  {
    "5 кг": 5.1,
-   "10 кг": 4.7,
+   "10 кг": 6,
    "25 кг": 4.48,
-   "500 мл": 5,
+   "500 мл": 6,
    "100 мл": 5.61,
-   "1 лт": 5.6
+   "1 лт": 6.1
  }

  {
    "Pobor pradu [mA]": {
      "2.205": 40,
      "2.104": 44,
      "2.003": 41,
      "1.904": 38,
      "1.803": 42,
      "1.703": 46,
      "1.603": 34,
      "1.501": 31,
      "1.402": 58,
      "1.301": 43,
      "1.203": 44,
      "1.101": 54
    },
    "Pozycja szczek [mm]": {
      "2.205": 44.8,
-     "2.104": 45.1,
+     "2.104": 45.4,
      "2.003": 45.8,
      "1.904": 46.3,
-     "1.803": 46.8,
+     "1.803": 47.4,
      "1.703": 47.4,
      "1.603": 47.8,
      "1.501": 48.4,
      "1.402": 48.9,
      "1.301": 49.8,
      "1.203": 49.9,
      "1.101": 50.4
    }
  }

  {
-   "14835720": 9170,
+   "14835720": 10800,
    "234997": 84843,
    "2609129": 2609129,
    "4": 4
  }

● ● ● ● ●

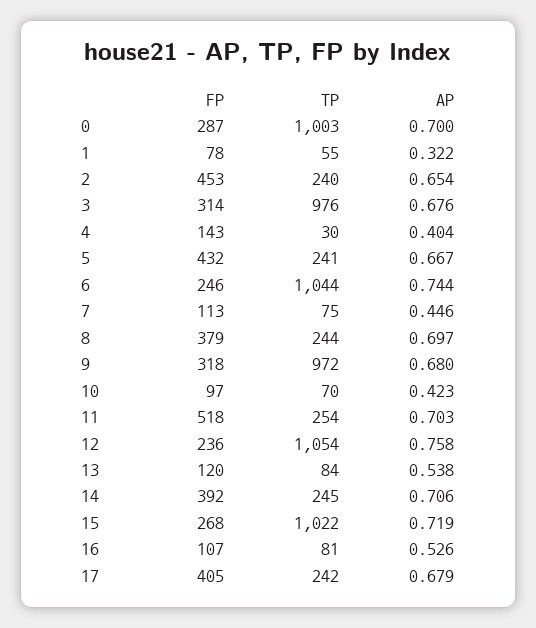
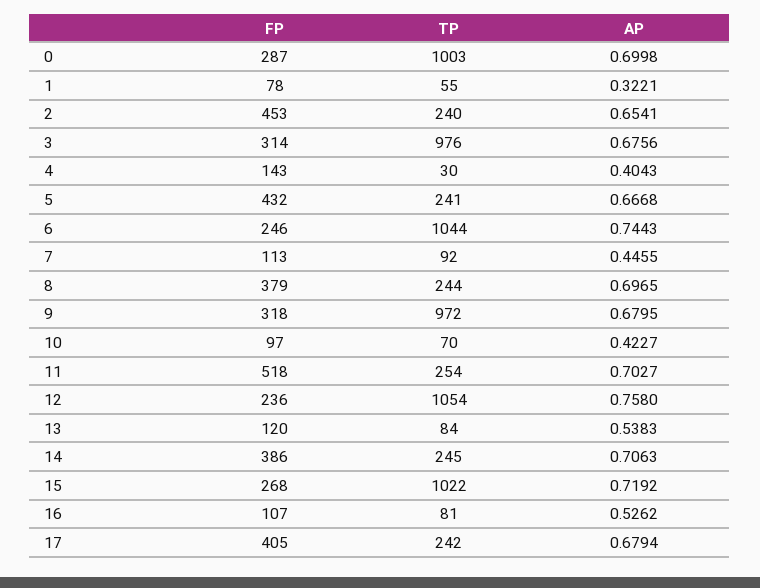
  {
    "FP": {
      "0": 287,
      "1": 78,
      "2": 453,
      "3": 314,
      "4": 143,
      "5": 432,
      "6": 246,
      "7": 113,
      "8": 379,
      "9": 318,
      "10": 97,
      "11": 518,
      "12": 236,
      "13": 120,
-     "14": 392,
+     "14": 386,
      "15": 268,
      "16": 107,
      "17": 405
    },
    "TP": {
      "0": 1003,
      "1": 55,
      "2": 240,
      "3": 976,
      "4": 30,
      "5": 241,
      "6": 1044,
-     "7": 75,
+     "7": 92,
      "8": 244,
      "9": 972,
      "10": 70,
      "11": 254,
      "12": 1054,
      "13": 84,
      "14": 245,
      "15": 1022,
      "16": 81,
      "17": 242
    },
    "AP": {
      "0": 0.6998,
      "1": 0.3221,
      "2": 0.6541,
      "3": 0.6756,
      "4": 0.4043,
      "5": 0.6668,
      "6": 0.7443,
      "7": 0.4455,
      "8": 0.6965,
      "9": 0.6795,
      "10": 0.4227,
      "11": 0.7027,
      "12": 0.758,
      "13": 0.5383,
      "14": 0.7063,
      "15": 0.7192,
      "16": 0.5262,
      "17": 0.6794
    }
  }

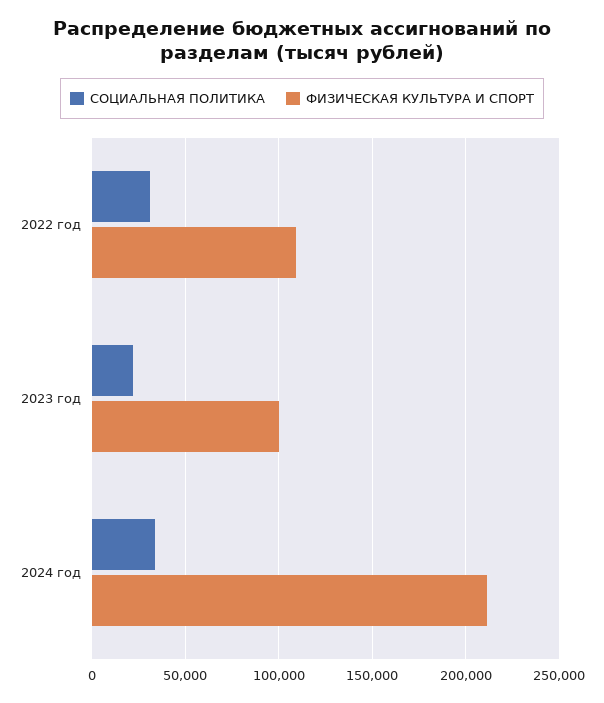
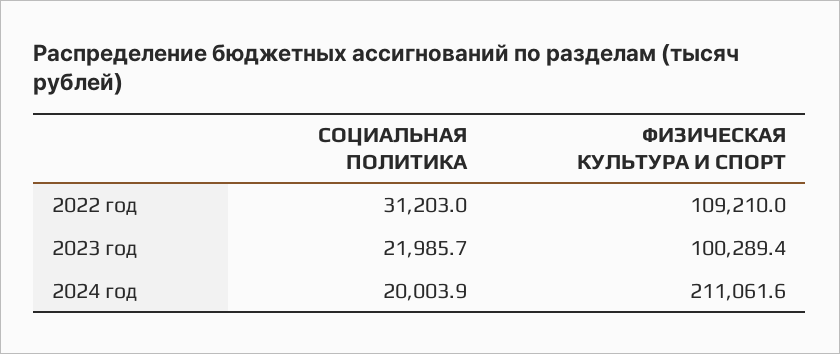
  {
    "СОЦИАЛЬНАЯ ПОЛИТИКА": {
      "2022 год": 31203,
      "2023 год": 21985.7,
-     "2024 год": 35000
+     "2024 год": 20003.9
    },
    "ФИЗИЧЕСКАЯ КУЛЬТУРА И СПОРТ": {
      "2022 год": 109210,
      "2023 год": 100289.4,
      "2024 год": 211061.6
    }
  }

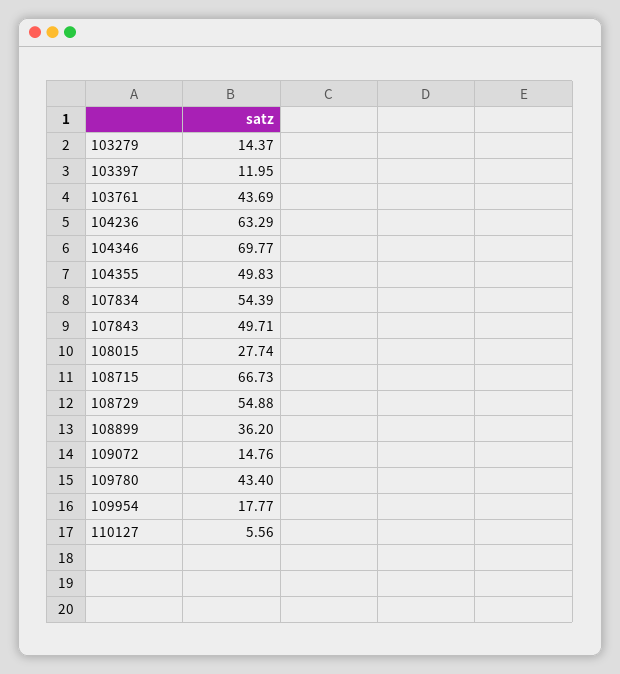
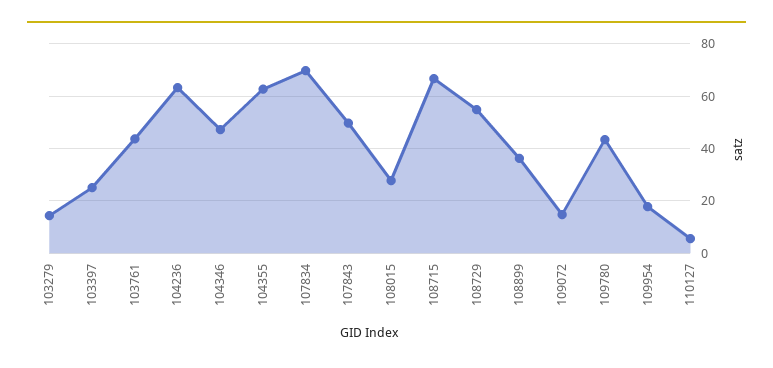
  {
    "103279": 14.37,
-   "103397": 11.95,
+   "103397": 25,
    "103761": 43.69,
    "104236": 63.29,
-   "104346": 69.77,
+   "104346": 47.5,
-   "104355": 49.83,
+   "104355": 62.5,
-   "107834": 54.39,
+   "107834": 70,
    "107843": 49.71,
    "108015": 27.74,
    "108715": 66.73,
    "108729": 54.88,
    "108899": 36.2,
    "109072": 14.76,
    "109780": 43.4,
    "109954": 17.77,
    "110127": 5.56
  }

● ● ● ● ●

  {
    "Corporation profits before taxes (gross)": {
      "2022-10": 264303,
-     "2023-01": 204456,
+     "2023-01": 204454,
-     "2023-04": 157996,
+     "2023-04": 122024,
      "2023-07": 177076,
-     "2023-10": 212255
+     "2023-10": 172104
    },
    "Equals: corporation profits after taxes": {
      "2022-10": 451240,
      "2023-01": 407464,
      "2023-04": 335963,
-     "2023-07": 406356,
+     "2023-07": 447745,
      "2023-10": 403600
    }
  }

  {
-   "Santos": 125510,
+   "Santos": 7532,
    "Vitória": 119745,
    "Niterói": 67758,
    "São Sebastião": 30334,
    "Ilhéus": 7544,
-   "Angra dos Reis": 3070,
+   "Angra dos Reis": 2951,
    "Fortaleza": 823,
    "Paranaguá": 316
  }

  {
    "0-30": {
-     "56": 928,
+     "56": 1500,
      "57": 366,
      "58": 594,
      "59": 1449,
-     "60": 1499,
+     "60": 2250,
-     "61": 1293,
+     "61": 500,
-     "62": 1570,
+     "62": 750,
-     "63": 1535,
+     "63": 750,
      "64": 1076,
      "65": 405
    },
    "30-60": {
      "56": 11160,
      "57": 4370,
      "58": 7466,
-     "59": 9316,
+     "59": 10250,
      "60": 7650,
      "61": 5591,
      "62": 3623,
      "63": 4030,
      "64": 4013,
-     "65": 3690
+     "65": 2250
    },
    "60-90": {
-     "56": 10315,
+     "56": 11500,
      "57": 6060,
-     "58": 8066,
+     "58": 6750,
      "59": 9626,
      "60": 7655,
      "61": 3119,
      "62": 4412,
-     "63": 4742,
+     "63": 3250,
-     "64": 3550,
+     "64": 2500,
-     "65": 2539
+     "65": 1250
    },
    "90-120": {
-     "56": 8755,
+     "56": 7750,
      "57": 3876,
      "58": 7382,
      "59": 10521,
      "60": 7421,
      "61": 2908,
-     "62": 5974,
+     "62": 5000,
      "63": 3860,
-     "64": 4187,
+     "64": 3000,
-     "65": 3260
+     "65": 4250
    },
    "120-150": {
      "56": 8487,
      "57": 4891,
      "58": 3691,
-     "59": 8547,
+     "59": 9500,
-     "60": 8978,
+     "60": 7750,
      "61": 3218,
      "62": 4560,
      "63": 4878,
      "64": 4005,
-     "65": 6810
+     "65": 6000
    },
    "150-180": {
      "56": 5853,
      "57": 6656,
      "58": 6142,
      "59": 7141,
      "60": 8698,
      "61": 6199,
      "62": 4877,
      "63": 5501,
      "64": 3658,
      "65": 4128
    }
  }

● ● ● ● ●

Every line in the data that includes the word "Reis" should be counted, and only the resulting number given.

2